Finding fossils for profit is not a new trade. Commercial collectors can claim some of the world's major finds. For instance, all five specimens of Archaeopteryx, considered to be the evolutionary link between dinosaurs and modern birds, were discovered by European quarrymen.
In the late 1800s, feuding eastern paleontologists Othniel Charles Marsh and Edward Drinker Cope routinely paid for bones and directions to fossil beds. But that created dissension, too. Academy of Natural Sciences director Joseph Leidy, the first to confirm evidence that dinosaurs lived in North America, wrote: "Professors Marsh and Cope, with their long purses, offer money for what used to come to me for nothing, and in that respect I cannot compete with them."
Today, commercial diggers often pay landowners to dig on private property, which is fully legal but has driven academic scientists off excavations. Montana's Blackfeet Indians have agreed to let a Canadian fossil firm dig on their reservation, with the tribe getting a share of the proceeds.
Rising prices for privately sold remains have spurred illicit fossil digging on federal lands, experts say. In Nebraska, officials surveyed close to 40 sites known for buried remains of prehistoric mammals, only to learn that about a quarter had been vandalized, some with heavy equipment. They saw what may be the missing bones for sale in rock shops.
Both commercial and scholarly bone hunters recall returning to dig sites only to find an open pothole where an important specimen may once have been.
And when fossils are excavated and sold by unqualified collectors, the data that makes them useful to scientists may be forgotten. Such information is even more important as researchers have become less interested in identifying species of dinosaurs than in learning how they live and socialized.
"Because of commercialization, we're slowly losing access to our fossil resources," argues Hugh Genoways, director of the Nebraska State Museum, known for its early mammal collection. "High prices have stripped away the scientific value of these finds and left perhaps only the aesthetic values. They become merely curiosities for someone's coffee table."
Nonprofit museums do sometimes buy fossils, just as they purchase artwork, but that's becoming less accepted as bone prices rise, says William Clemens, head of the University of California, Berkeley's paleontology museum and incoming president of the Society of Vertebrate Paleontology, a group of fossil scholars. Japanese museums commonly hire bone brokers to get them popular dinosaurs, but most American institutions simply cannot afford the asking prices.
Those specimens coming from federal land should be protected as part of the "public heritage," Dr.

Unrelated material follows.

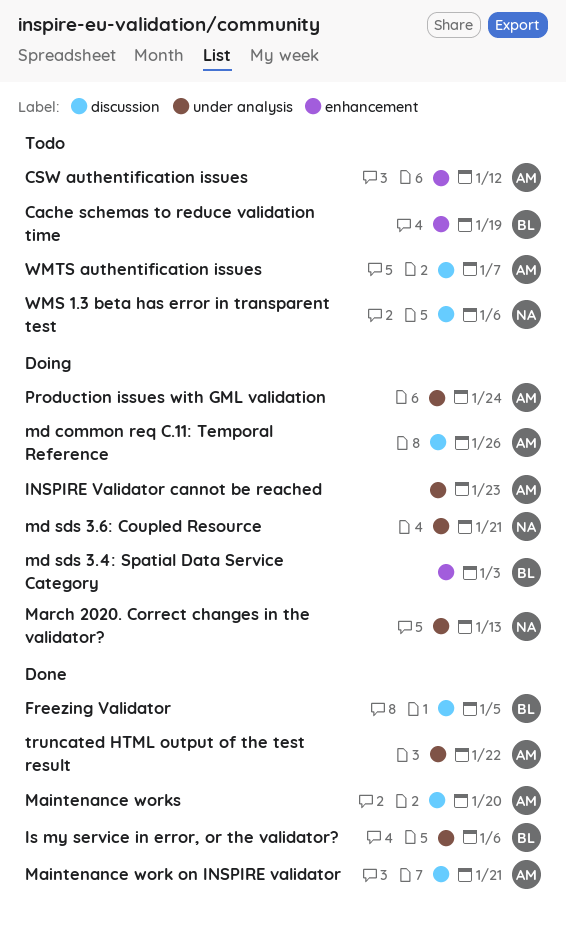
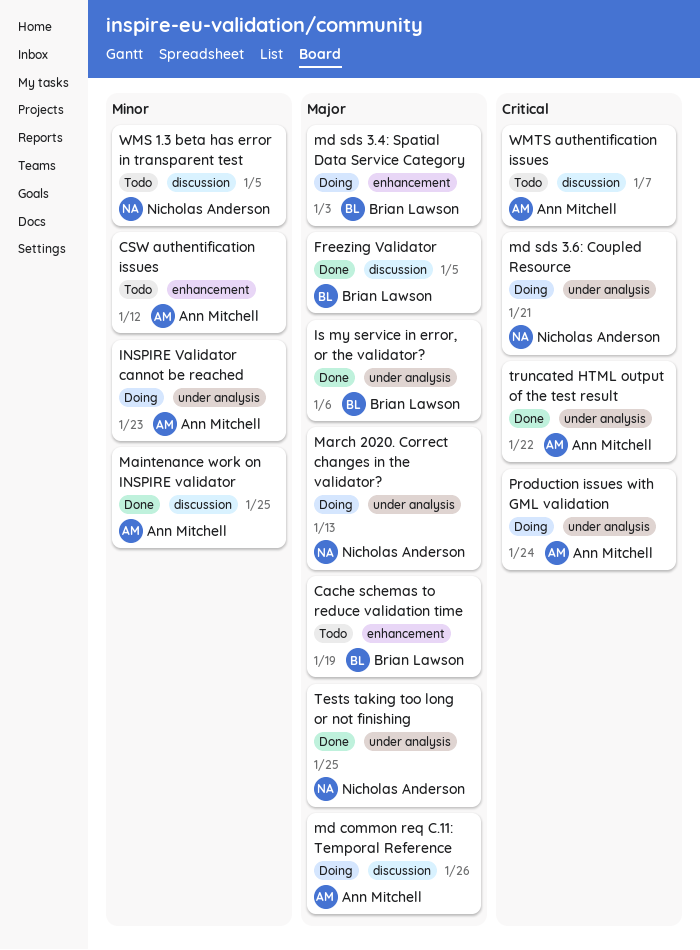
Maintenance work on INSPIRE validator, due: Jan 21 -> Jan 25
Maintenance works: present -> none
Tests taking too long or not finishing: none -> present
WMS 1.3 beta has error in transparent test, due: Jan 6 -> Jan 5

Clemens says. Some other countries consider all fossils national property.
Private diggers argue that while valuing fossils in monetary terms may cause some unscrupulous activity, it also creates an incentive for people to look for ancient remains as they erode out of cliffsides and weather away. If no one is searching for such finds, say those who make their livings selling them, they crumble to dust.
The proposed federal bill, which would allow amateur rock hounds to pick up fossils only with a permit and under the authority of a "suitable" nonprofit museum or university, would stifle exploration, opponents say.
"Why not cooperate to let as many people look for bones as we can?" asks Larson. "You only make discoveries by getting people in the field. You don't do it by writing bureaucratic laws and bad-mouthing each other."